Saturday, June 6, 2015

Normalization


It deals with the database design problem

- Normalization process concerns with the transformation of the conceptual schema (logical data structure) into computer representable form.

- It is a process of restricting data into tables; in order to ensure efficient & reliable storage & smooth retrieval of data.

Database Schema

A database schema of a database system is its structure described in a formal language supported by DBMS


Formal Language 
  •  Finite set of strings, symbols or tokens that defines a DBMS
Thus, schemas are the set of formula/rules that specify the integrity constraints imposed on Database.


Need Of Normalization

As time passes, there will be need for most databases to grow by adding new attributes and new relations. The data will be used in new ways. Tuples will be added & deleted.

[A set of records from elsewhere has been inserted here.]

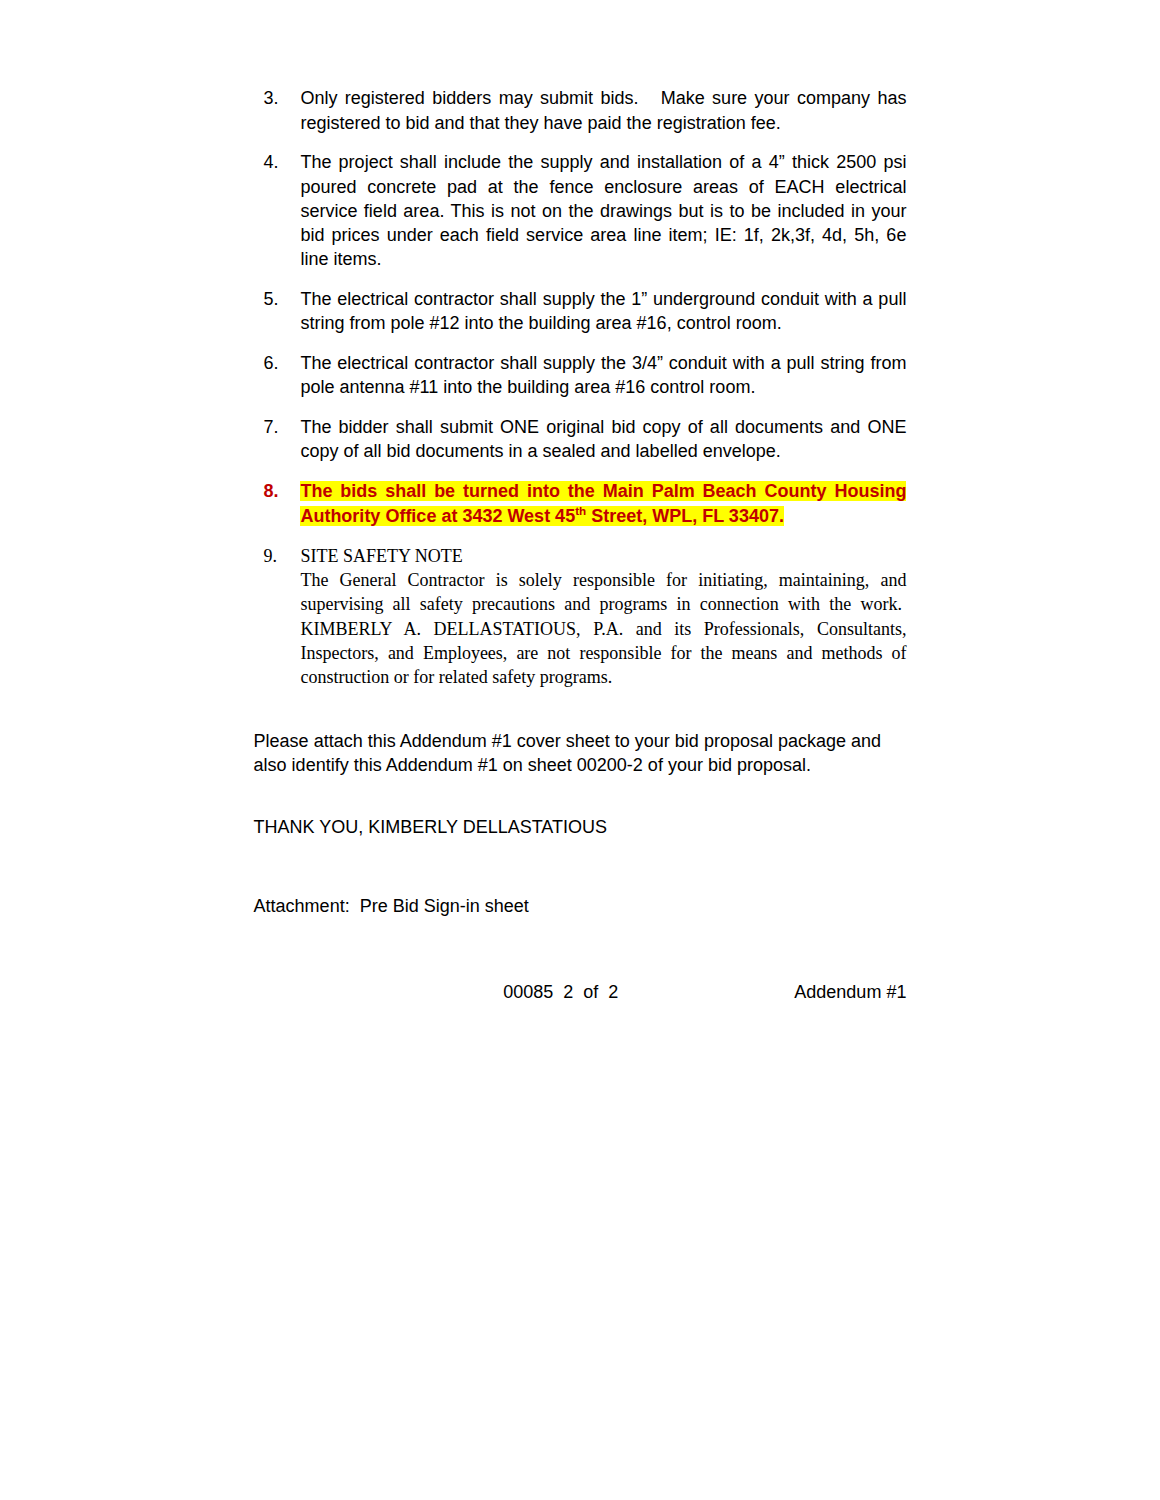3. Only registered bidders may submit bids. Make sure your company has registered to bid and that they have paid the registration fee.
4. The project shall include the supply and installation of a 4” thick 2500 psi poured concrete pad at the fence enclosure areas of EACH electrical service field area. This is not on the drawings but is to be included in your bid prices under each field service area line item; IE: 1f, 2k,3f, 4d, 5h, 6e line items.
5. The electrical contractor shall supply the 1” underground conduit with a pull string from pole #12 into the building area #16, control room.
6. The electrical contractor shall supply the 3/4” conduit with a pull string from pole antenna #11 into the building area #16 control room.
7. The bidder shall submit ONE original bid copy of all documents and ONE copy of all bid documents in a sealed and labelled envelope.
8. The bids shall be turned into the Main Palm Beach County Housing Authority Office at 3432 West 45th Street, WPL, FL 33407.
9. SITE SAFETY NOTEThe General Contractor is solely responsible for initiating, maintaining, and supervising all safety precautions and programs in connection with the work. KIMBERLY A. DELLASTATIOUS, P.A. and its Professionals, Consultants, Inspectors, and Employees, are not responsible for the means and methods of construction or for related safety programs.
Please attach this Addendum #1 cover sheet to your bid proposal package and also identify this Addendum #1 on sheet 00200-2 of your bid proposal.
THANK YOU, KIMBERLY DELLASTATIOUS
Attachment: Pre Bid Sign-in sheet
00085 2 of 2 Addendum #1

Information stored will go updation also. New associations may also be added. In these suitations, the performance of the DB is dependent upon its design. A bad database design may lead to certain undesirable things like:

- Repetition of Information
- Inability to report certain information
- Loss of Info.

All this may lead to rewriting of application. Thus Normalization, helps to attain database design & ensures the efficiency of database

Advantages of Normalization

- Reduces data redundancies
- It helps in eliminating data anomalies
- It produces controlled redundancies to link tables


Database Integrity

    DB contained, data employed by many users. It is important that the data item & associated relation b/w them not to be destroyed. 

     The DBMS designed, includes some certain types of checks that ensures that the data entered in the table conforms to certain rules which in terms does not violates the original data structure of DB.

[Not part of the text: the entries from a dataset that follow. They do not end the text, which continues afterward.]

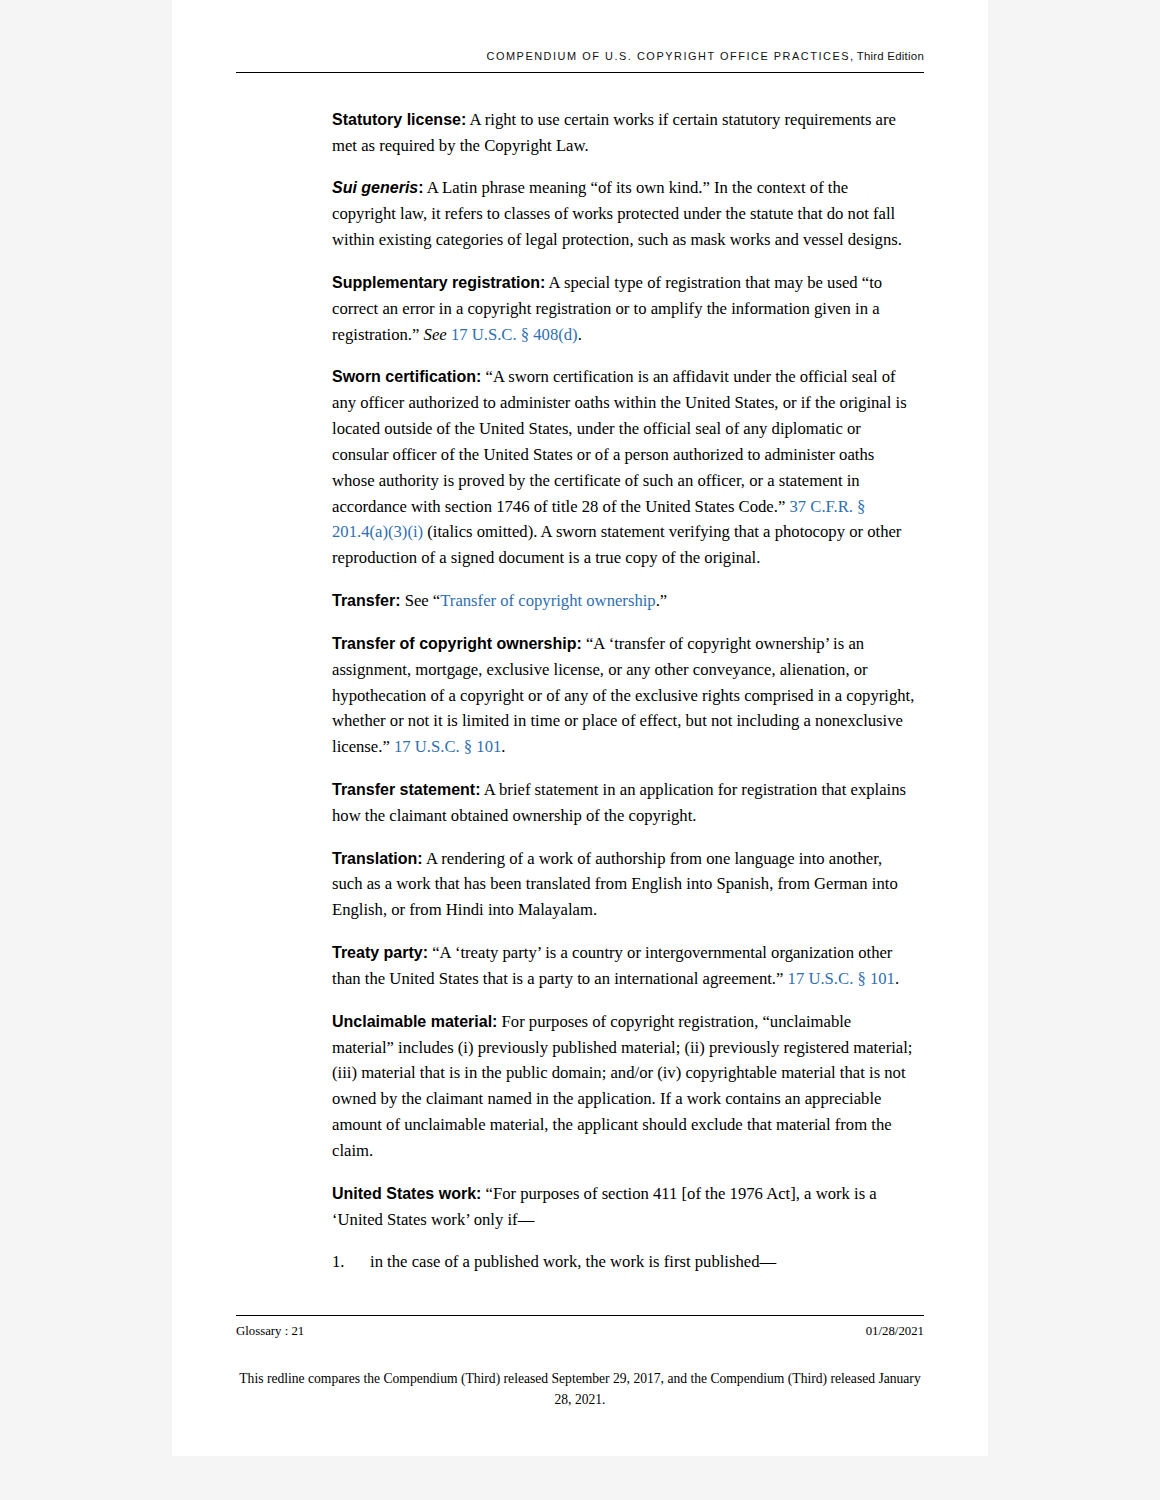Compendium of U.S. Copyright Office Practices, Third Edition
Statutory license: A right to use certain works if certain statutory requirements are met as required by the Copyright Law.
Sui generis: A Latin phrase meaning “of its own kind.” In the context of the copyright law, it refers to classes of works protected under the statute that do not fall within existing categories of legal protection, such as mask works and vessel designs.
Supplementary registration: A special type of registration that may be used “to correct an error in a copyright registration or to amplify the information given in a registration.” See 17 U.S.C. § 408(d).
Sworn certification: “A sworn certification is an affidavit under the official seal of any officer authorized to administer oaths within the United States, or if the original is located outside of the United States, under the official seal of any diplomatic or consular officer of the United States or of a person authorized to administer oaths whose authority is proved by the certificate of such an officer, or a statement in accordance with section 1746 of title 28 of the United States Code.” 37 C.F.R. § 201.4(a)(3)(i) (italics omitted). A sworn statement verifying that a photocopy or other reproduction of a signed document is a true copy of the original.
Transfer: See “Transfer of copyright ownership.”
Transfer of copyright ownership: “A ‘transfer of copyright ownership’ is an assignment, mortgage, exclusive license, or any other conveyance, alienation, or hypothecation of a copyright or of any of the exclusive rights comprised in a copyright, whether or not it is limited in time or place of effect, but not including a nonexclusive license.” 17 U.S.C. § 101.
Transfer statement: A brief statement in an application for registration that explains how the claimant obtained ownership of the copyright.
Translation: A rendering of a work of authorship from one language into another, such as a work that has been translated from English into Spanish, from German into English, or from Hindi into Malayalam.
Treaty party: “A ‘treaty party’ is a country or intergovernmental organization other than the United States that is a party to an international agreement.” 17 U.S.C. § 101.
Unclaimable material: For purposes of copyright registration, “unclaimable material” includes (i) previously published material; (ii) previously registered material; (iii) material that is in the public domain; and/or (iv) copyrightable material that is not owned by the claimant named in the application. If a work contains an appreciable amount of unclaimable material, the applicant should exclude that material from the claim.
United States work: “For purposes of section 411 [of the 1976 Act], a work is a ‘United States work’ only if—
in the case of a published work, the work is first published—
Glossary : 21 01/28/2021
This redline compares the Compendium (Third) released September 29, 2017, and the Compendium (Third) released January 28, 2021.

      Eg. No. of days an emp. Worked in a month can’t exceed the no. of days in a month.
  
First Normal Form (1NF)

A relation is in 1NF if and only if all underlying domains of each relation contain  atomic(indivisible) values, and the value of each attribute contains only a single value from that domain.

A row of data cannot contain repeating group of data i.e each column must have a unique value. Each row of data must have a unique identifier i.e Primary key. For example consider a table which is not in First normal form

 

  • All Key Attributes defined
  • No repeating groups in table
  • All attributes dependent on Primary Key

Second Normal Form (2NF)


Functional Dependence 
      In a given table, an attribute Y is said to have a functional depends on a set of attributes  X(X->Y)
      If and only if(iif)

      Each X value is associated with precisely one Y value

   
Here, is a Realation(Table),  R (Coordinate)     
R{Axis, Co-ordinate_1, Co-ordinate_2}  are its attributes

(Co-ordinate_1)  ------> (Axis) => Co-ordinate_1 is functionally dependent on Axis
(Co-ordinate_2)  ------> (Axis) => Co-ordinate_2 is functionally dependent on Axis

(Co-ordinate_1)  non-dependent on (Co-ordinate_2) 

Partial Dependency  refers to the dependency of a non-key (not assigned key constraints) on the portion of the composite-primary-key and not the whole primary key.



 Hence,  

A relation R is in 2NF if and only if (iif) it is in 1NF and every non-key attribute is fully dependent on the primary key.